The agency completed the rerouting project in early December 2010. On Dec. 23, just before Christmas, rain raised the stream waters over the federal agency’s constructed banks, flooding Patch of Heaven. The camp was submerged in mud and muddy water, severely damaging the buildings and other property.
“It was devastating,” Annette Fuentes said. “Seeing all the work we put into [the camp] ruined by some type of government negligence was unbelievable.”
In addition to the structural damage, the Fuenteses say the overall value of the camp property is now significantly less. Not only has the camp been deprived of its water source, but it is now on a government-created flood plain.
The Fuenteses reached out to several government officials for help, but received few responses.
“The government acts like a separate entity from the people – they are there, and we are here,” Victor Fuentes said.
Joseph Becker, chief legal officer and director of CJCL, said the diversion of the streams was an illegal act by the U.S. Fish and Wildlife Service.
In an article in the Pahrump Valley Times in 2009, a federal official said the work was intended to restore the streams to their original channel.
The article quoted Cynthia Martinez, manager of the Desert National Wildlife Refuge complex, who said the alignment is the result of a 15-year management plan. The plan was discussed at public meetings in 2008, including one at the Amargosa Valley Community Center, Martinez said.
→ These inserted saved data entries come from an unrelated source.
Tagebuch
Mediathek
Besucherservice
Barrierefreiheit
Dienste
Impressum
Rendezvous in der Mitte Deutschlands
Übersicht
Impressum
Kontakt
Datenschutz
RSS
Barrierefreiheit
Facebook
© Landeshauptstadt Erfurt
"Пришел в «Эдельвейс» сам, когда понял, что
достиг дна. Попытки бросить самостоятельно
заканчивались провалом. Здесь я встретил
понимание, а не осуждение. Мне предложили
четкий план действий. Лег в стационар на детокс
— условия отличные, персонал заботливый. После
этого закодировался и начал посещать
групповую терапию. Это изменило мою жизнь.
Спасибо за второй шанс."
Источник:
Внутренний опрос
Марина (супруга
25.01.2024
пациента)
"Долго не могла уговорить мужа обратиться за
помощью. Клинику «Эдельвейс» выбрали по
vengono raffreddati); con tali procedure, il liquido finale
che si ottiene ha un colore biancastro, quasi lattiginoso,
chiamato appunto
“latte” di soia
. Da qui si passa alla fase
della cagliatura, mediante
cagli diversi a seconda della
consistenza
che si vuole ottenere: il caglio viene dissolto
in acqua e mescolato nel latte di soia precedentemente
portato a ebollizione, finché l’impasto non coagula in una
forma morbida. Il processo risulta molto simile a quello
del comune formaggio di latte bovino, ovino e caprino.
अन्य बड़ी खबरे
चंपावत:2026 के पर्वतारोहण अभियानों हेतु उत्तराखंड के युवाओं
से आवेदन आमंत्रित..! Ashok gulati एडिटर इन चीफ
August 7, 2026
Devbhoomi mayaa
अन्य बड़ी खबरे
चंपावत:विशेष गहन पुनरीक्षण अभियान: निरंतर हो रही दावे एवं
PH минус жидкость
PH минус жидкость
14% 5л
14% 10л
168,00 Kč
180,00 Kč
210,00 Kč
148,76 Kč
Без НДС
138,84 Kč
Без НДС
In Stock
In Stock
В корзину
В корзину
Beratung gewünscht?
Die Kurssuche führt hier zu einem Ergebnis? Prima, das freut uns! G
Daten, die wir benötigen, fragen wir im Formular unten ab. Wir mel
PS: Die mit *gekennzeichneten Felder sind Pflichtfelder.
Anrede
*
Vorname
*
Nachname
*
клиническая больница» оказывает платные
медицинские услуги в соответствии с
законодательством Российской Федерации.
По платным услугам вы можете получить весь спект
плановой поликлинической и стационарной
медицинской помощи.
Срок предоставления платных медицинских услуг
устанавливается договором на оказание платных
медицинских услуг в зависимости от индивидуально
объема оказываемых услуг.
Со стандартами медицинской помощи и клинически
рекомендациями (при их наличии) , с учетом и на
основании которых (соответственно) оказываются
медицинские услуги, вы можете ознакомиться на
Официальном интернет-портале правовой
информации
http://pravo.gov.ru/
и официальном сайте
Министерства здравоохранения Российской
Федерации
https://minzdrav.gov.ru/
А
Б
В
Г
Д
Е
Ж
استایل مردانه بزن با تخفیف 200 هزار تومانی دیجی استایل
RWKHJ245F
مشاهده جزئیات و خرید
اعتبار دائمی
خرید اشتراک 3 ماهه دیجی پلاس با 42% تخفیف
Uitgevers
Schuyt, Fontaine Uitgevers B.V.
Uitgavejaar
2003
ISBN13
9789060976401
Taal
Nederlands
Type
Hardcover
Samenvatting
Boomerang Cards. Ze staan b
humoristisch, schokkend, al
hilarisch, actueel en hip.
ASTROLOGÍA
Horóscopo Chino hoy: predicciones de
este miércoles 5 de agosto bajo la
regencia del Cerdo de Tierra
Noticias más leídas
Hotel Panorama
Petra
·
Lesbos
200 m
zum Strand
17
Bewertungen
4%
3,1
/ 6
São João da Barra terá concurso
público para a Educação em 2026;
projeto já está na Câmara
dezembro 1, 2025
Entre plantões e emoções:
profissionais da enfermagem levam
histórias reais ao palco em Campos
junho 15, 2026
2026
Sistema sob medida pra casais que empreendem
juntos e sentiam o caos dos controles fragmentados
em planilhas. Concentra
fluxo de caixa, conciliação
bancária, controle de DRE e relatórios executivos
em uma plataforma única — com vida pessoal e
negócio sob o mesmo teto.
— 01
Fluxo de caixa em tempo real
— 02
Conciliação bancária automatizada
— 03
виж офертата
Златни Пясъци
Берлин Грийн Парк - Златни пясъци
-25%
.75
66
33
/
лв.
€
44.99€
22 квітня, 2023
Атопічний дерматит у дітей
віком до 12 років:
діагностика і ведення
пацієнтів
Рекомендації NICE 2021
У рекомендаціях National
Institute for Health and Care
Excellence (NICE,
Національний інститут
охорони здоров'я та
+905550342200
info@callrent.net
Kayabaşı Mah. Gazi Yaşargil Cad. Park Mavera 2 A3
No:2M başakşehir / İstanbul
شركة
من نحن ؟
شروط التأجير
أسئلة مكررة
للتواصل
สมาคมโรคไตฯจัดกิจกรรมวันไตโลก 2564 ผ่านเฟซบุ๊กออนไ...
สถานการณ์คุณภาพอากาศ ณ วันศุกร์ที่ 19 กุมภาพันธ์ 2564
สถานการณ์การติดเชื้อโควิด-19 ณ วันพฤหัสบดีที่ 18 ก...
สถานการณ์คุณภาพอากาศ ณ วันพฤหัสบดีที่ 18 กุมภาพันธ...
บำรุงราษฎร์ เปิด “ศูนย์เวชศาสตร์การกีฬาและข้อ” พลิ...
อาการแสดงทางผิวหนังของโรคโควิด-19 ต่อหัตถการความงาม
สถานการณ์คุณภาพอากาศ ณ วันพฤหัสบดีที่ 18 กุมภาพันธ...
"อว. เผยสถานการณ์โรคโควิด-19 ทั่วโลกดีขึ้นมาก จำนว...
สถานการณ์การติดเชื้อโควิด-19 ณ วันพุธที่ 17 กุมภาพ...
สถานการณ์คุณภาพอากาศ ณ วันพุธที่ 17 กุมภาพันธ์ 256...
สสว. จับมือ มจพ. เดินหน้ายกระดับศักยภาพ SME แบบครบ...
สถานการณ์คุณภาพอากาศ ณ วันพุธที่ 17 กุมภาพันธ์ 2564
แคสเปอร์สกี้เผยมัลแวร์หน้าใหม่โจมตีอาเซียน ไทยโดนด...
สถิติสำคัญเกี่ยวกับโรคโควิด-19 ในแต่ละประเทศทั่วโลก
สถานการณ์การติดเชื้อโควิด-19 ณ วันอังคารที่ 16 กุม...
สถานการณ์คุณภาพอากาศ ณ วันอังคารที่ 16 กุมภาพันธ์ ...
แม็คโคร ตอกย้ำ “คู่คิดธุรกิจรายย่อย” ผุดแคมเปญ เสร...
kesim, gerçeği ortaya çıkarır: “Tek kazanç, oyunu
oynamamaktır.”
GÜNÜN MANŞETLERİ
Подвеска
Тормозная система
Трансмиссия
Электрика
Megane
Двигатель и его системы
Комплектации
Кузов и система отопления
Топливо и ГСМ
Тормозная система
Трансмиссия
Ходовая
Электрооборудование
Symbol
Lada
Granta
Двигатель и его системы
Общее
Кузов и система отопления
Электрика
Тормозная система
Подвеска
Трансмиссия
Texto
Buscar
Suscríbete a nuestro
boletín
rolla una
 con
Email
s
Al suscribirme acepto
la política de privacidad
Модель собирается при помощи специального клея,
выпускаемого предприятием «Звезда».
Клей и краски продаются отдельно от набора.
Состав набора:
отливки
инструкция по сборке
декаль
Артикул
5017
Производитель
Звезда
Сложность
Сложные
She said the Fish and Wildlife Service isn’t rerouting the channel but restoring it to its original path.
The restoration of the channel is designed to help the speckled dace, an endangered species of fish, Martinez said.
“The reason the refuge was established was for threatened and endangered species. One of the restoration techniques we have is to restore their native habitat. That means going back and reconstructing outflow channels from all these springs back in their hydrologically correct direction,” Martinez said.
It is the second action taken by the CJCL. In November it filed a lawsuit against the state of Nevada and the Public Utilities Commission alleging the employment of a state lawmaker violated the state constitution’s separation of powers clause.
Sen. Mo Denis, D-Las Vegas, left the job about the time the lawsuit was filed, but the case is being pursued by the CJCL because of the ramifications for other lawmakers serving in state or local government public jobs.